27-02-2017, 18:49
|
#129 |
| Thyri przerwał zapoznawanie się z jednym ze specjałów kuchni Kucyka, jakim były placki z leśnymi grzybami pływające w roztopionym maśle i posypanymi obficie koperkiem. Pogładził kasztanową bródkę. Nie uszło jego uwagi, że Lorelei źle się czuła jako gwiazda okolicznej gawiedzi.

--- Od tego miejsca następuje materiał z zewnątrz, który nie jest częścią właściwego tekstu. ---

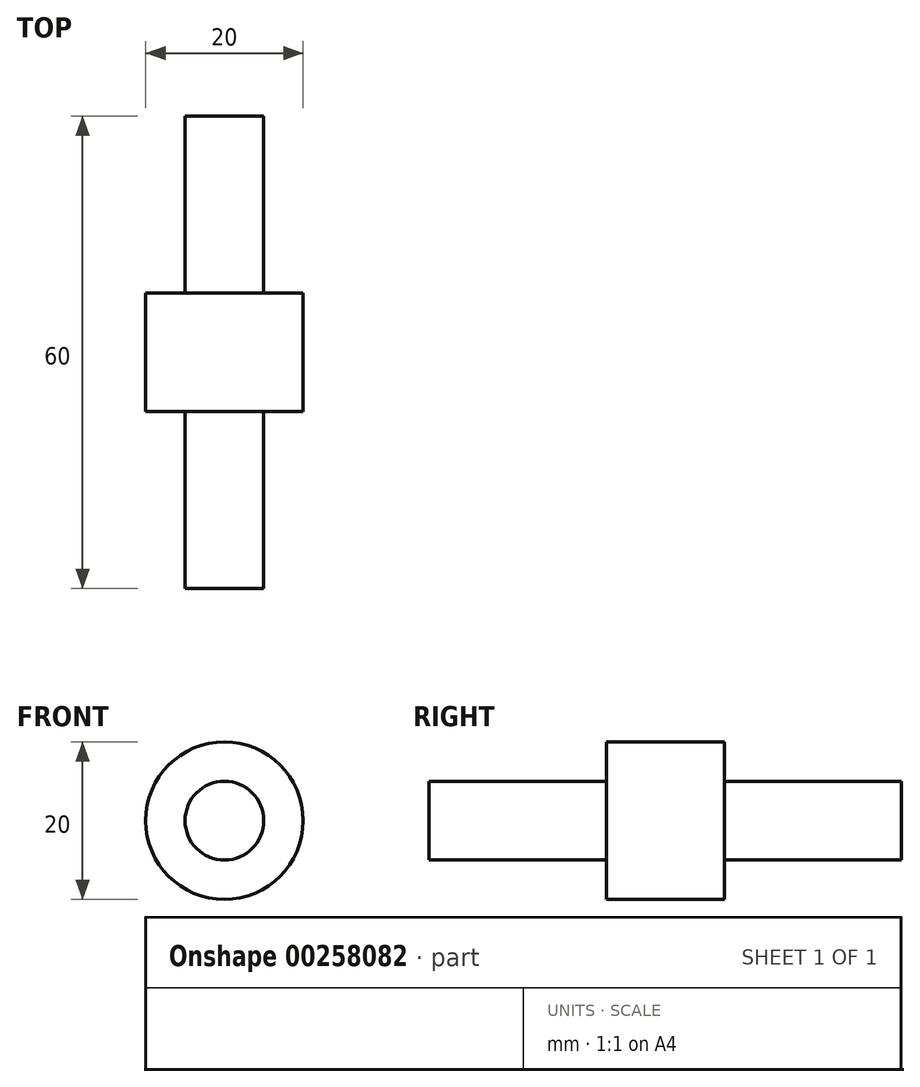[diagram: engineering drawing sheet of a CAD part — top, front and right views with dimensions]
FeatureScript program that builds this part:
annotation { "Feature Type Name" : "Feature", "Feature Type Description" : "" }
export const myFeature = defineFeature(function(context is Context, id is Id, definition is map)
    precondition{}
    {
        {
            var Q0;
            Q0=qCreatedBy(makeId("Front.planeOp"),FACE);
            var sketch = newSketch(context, id + "F0", { "sketchPlane" : qUnion([Q0])});
            skCircle(sketch, "E0", {"center": v(0, 0) * mm, "radius": 5 * mm});
            skSolve(sketch);
        }
        {
            var Q0;
            Q0 = qSketchRegion(id + "F0", true);
            extrude(context, id + "F1", {"entities" : qUnion([Q0]), "depth" : 60 * mm, "symmetric" : true});
        }
        {
            var Q0;
            Q0=qCreatedBy(makeId("Front.planeOp"),FACE);
            var sketch = newSketch(context, id + "F2", { "sketchPlane" : qUnion([Q0])});
            skCircle(sketch, "E1", {"center": v(0, 0) * mm, "radius": 10 * mm});
            skSolve(sketch);
        }
        {
            var Q0;
            Q0 = qSketchRegion(id + "F2", true);
            extrude(context, id + "F3", {"entities" : qUnion([Q0]), "operationType" : NewBodyOperationType.ADD, "depth" : 15 * mm, "symmetric" : true});
        }
    });
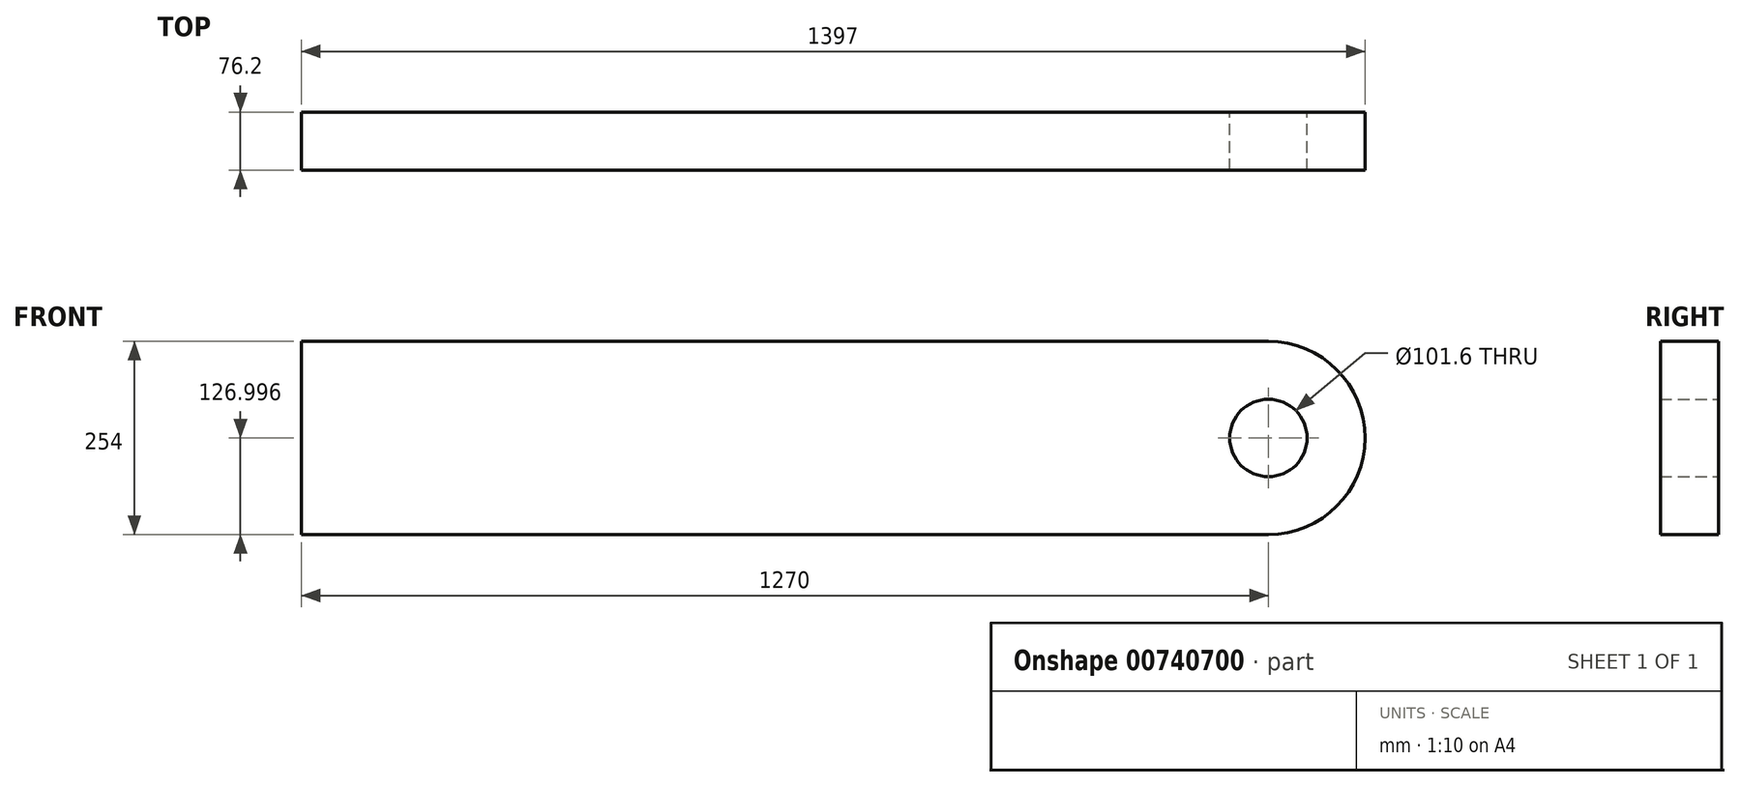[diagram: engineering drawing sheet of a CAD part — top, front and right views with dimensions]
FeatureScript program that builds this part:
annotation { "Feature Type Name" : "Feature", "Feature Type Description" : "" }
export const myFeature = defineFeature(function(context is Context, id is Id, definition is map)
    precondition{}
    {
        {
            var Q0;
            Q0=qCreatedBy(makeId("Front.planeOp"),FACE);
            var sketch = newSketch(context, id + "F0", { "sketchPlane" : qUnion([Q0])});
            skLineSegment(sketch, "E0", {"start": v(-1250.02, 243.45) * mm, "end": v(19.98, 243.45) * mm});
            skLineSegment(sketch, "E1", {"start": v(-1250.02, -10.55) * mm, "end": v(19.98, -10.55) * mm});
            skArc(sketch, "E2", {"start": v(19.98, -10.55) * mm, "mid": v(146.98, 116.45) * mm, "end": v(19.98, 243.45) * mm});
            skLineSegment(sketch, "E3", {"start": v(-1250.02, 243.45) * mm, "end": v(-1250.02, -10.55) * mm});
            skCircle(sketch, "E4", {"center": v(19.98, 116.45) * mm, "radius": 6.15 * mm});
            skCircle(sketch, "E5", {"center": v(19.98, 116.45) * mm, "radius": 50.8 * mm});
            skSolve(sketch);
        }
        {
            var Q0;
            Q0 = qSketchRegion(id + "F0", true);
            extrude(context, id + "F1", {"entities" : qUnion([Q0]), "depth" : 76.2 * mm, "offsetDistance" : 25.4 * mm});
        }
    });
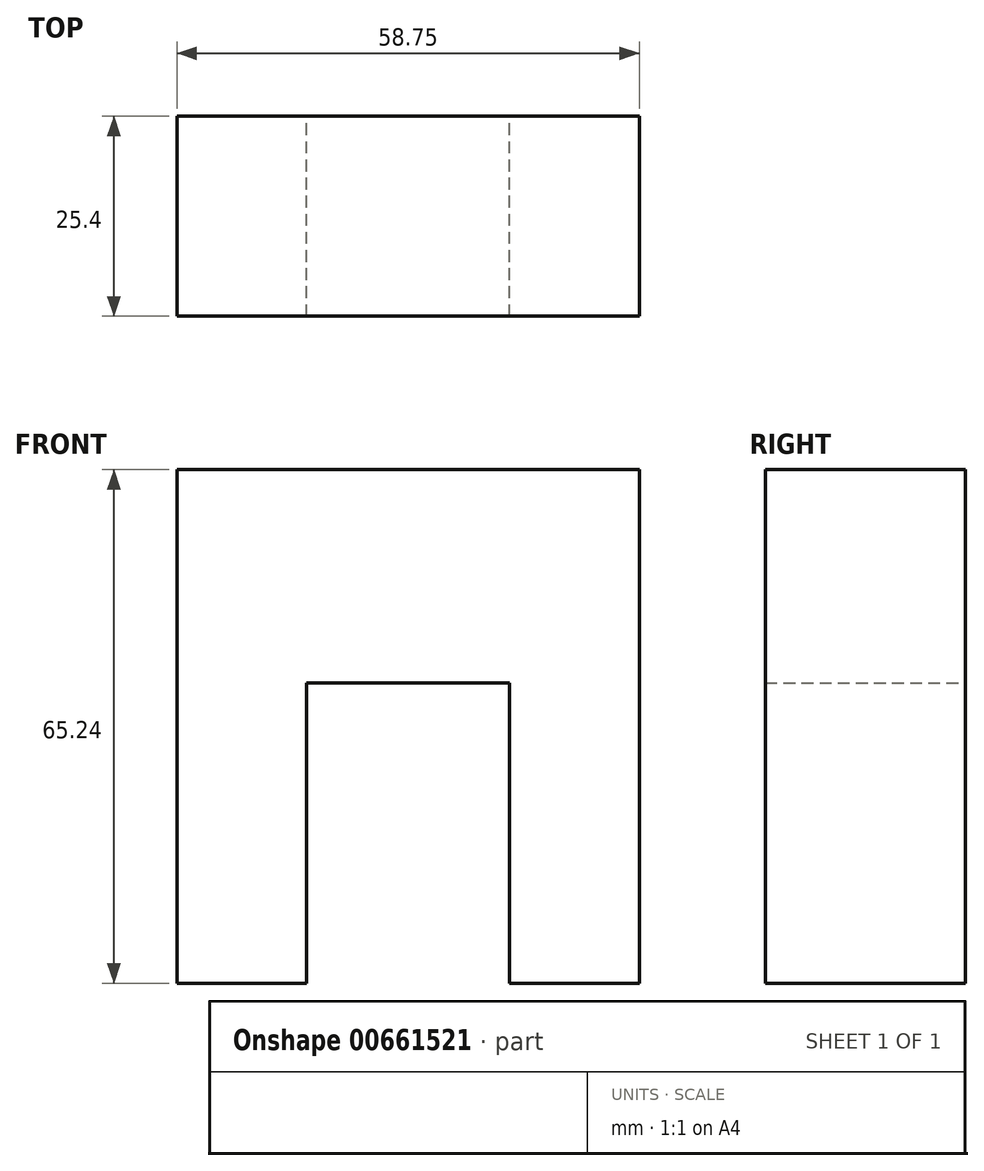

- Ruszymy niezwłocznie, jak uzupełnimy zapasy i zbierzemy wieści. Ja zaś odwiedzę owego młynarza w potrzebie, nie godzi się go zostawić bez pomocy. Elfy światłem księżyca i owocami żyć mogą, ale ludziom i hobbitom potrzeba chleba – uśmiechnął się i pyknął z fajeczki. Od kiedy stanęli w Bree cieszył się doskonałym humorem i przykro mu było, że towarzyszka tego nastroju nie podziela.
- Chodźże ze mną, rzeki sobie posłuchasz. Wszystkie rzeki mają swoje tajemnice – rozgadał się niezwyczajnie, a potem wyznał nieoczekiwanie: - Zaś ze wszystkich rzek Śródziemia tutejsze może nie są ani największe, ani najbogatsze w sekrety, ale na pewno najmilsze.
W oczach mistrza budowniczego zapaliły się ciepłe ogniki, takie jak wtedy, gdy opowiadał o swoim domu w Esgaroth.
Ostatnio edytowane przez Asenat : 27-02-2017 o 18:54.